=== ASSIGNED TASK ===
Copy the records verbatim, from the line containing "What is the" through the line containing "Which category accounts for the majority?".

━━━ RECORDS FOR THIS EXERCISE

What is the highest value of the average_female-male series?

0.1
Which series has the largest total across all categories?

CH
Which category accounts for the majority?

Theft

━━━━━━
━━━ RECORDS FOR THIS EXERCISE

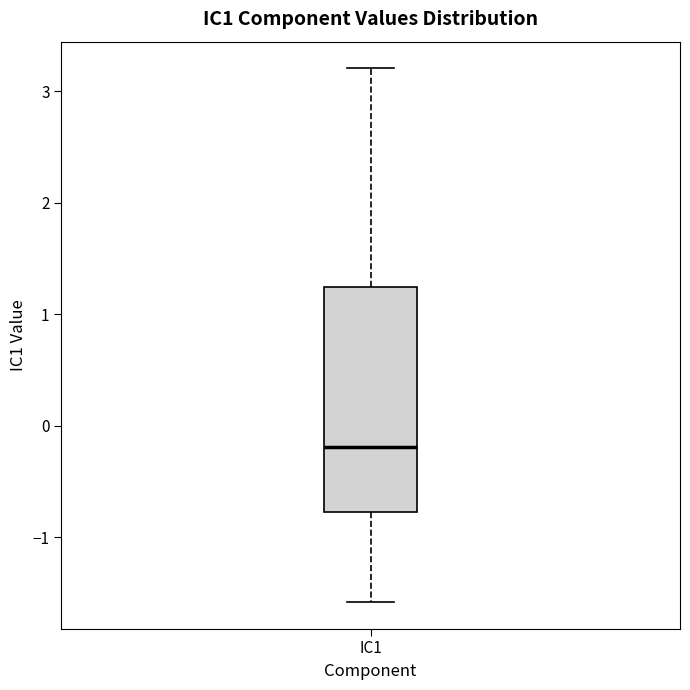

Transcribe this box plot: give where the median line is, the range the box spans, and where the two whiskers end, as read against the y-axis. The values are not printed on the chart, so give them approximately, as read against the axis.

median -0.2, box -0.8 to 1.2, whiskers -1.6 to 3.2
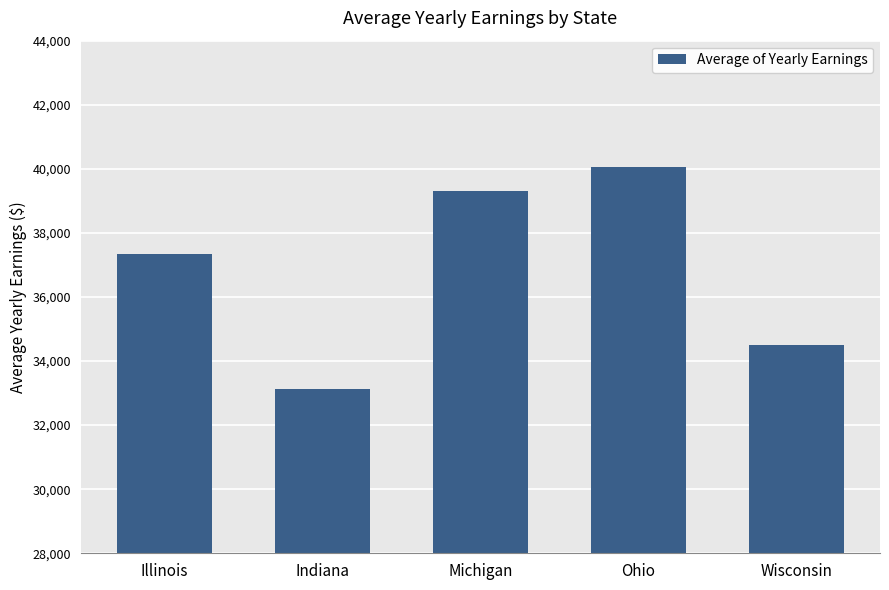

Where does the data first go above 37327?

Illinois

━━━━━━

=== SOLUTION ===
What is the highest value of the average_female-male series?

0.1
Which series has the largest total across all categories?

CH
Which category accounts for the majority?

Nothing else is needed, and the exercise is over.